Густав почувствовал, как сила наполняет каждую мышцу его огромного и мощного волчьего тела и взвыл еще радостнее, ощущая себя всемогущим.
«Я вам всем покажу!» - думал он в восторге, принюхиваясь к ветру и со всех лап бросаясь в погоню за всадниками.
Туман рвался, прожигаемый волчьим свирепым взглядом, язык алым раскаленным полотном стирал холодный туманный саван. То расстояние, что пробежал бы Густав на его длинных ногах ха ночь, волк-оборотень проделал менее чем за четверть часа, и запахи города и похитителей стали острыми и близкими.
Ветер доносил запахи гнили и смердящих трупов. Чуткий слух оборотня улавливал переговоры всего пары-тройки людей, вероятно, один голос принадлежал демону. Лошади храпели и пугались, потому что всадники, сидящие на них, были мертвы.
«Вот откуда демоны раздобывали этих самых верных слуг, - похихикивая - точнее, радостно подвывая, - думал Густав, несясь сквозь ночь. - На кладбище вскрывали старые могилы! То-то у мерзавца Патрика нет-нет, да были мозоли на ладонях, словно он копал самой большой лопатой! И вот отчего всадники боятся собак и оборотней. Собаки чуют их смерть, могут выдать их, да и кости могут растащить…»

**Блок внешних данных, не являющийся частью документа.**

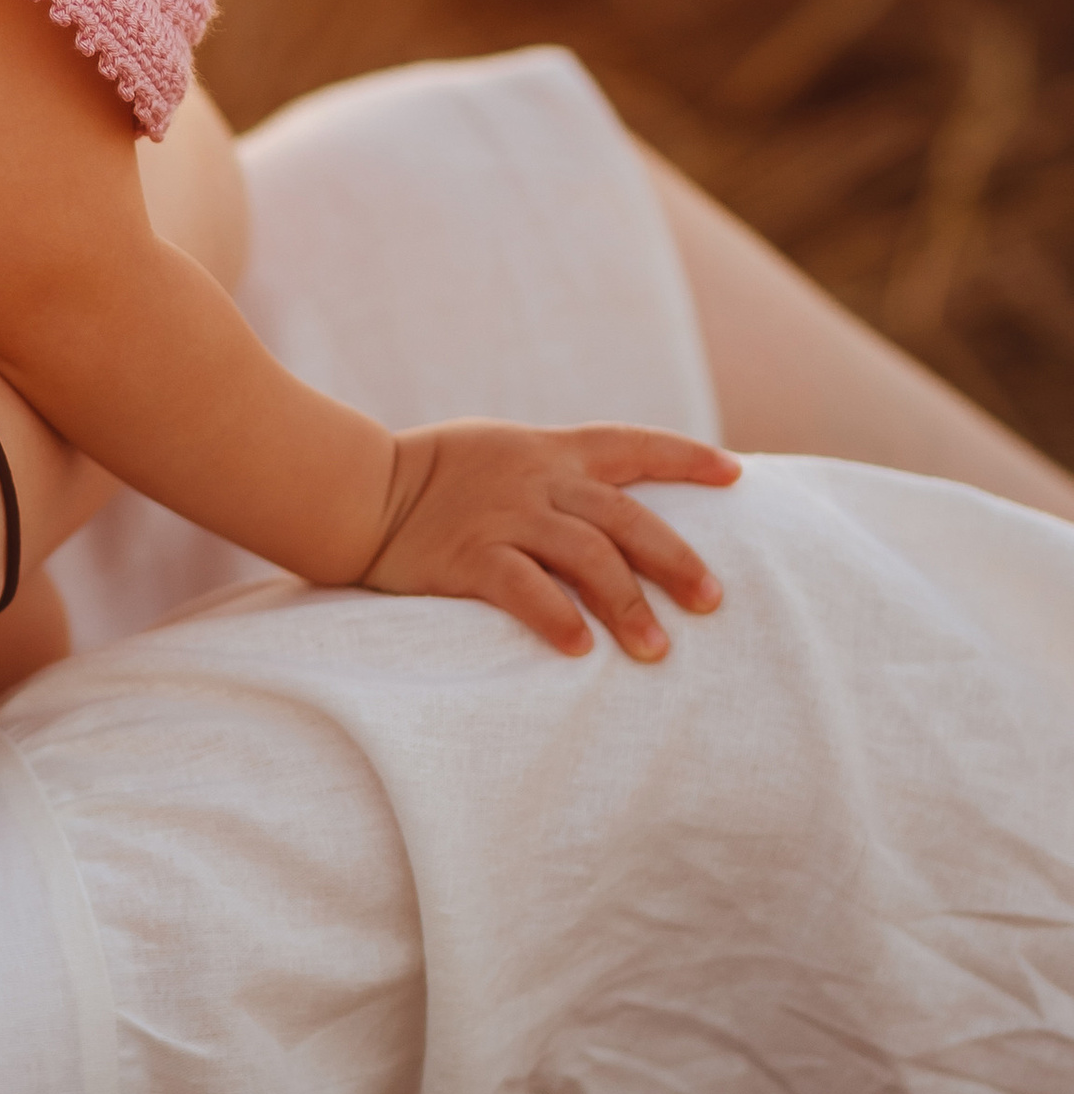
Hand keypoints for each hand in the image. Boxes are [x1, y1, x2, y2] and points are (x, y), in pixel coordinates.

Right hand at [361, 420, 741, 660]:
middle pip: (625, 518)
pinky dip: (556, 618)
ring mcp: (504, 518)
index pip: (632, 444)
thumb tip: (610, 507)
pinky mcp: (469, 557)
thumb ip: (553, 470)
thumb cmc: (431, 475)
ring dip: (629, 604)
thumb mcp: (500, 450)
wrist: (358, 490)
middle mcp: (536, 481)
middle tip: (713, 601)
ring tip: (657, 649)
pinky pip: (524, 589)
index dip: (686, 457)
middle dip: (676, 560)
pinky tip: (581, 650)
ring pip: (587, 557)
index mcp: (549, 450)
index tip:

Впереди послышался визг Китти совершенно отчетливо, и Густав взвыл от ярости и гнева. Кровавая пелена застила ему глаза, и единственное, что он видел перед собой - силуэт всадника, вдруг проступивший из тумана. Густав оттолкнулся лапами и в великолепном прыжке скинул всадника с коня. На землю брякнулись сухие кости, череп отвалился от позвоночника и укатился в высокую траву.
Смятение овладело похитителями, увидевшими внезапного спасителя и защитника Китти, выступившего их рваных клочьев тумана. Густав был ужасен и великолепен одновременно. Его серебряная шерсть стояла на загривке дыбом, отчего оборотень казался еще больше, а клыки его были так огромны, что он без проблем мог перекусить любой лошади ногу.
Пару человек средь этих всадников все ж было живыми людьми, и именно через седло одного из них была перекинута Китти. Густав чуял ее, Густав слышал ее крики и видел розовые оборки ее платья. И ее слезы и мольбы приводили смелого оборотня в неистовство.
- Отпусти девчонку! - провыл он, терзая когтями землю. - Или я кишки тебе выпущу и глотку перегрызу!
- Эй, такого уговора не было! - в ужасе вскричал похититель, глядя, как ужасный, оскалившийся волк ходит кругами, рыча и прицеливаясь, чтоб половчее напасть. - Откуда тут оборотень!? Ты же сказал, что дело совершенно безопасное! Оборотень откуда!?
Второй похититель был молчалив, зол и не так труслив, как тот, что удерживал Китти. Он сплюнул на землю и обнажил клинок - длинный большой нож.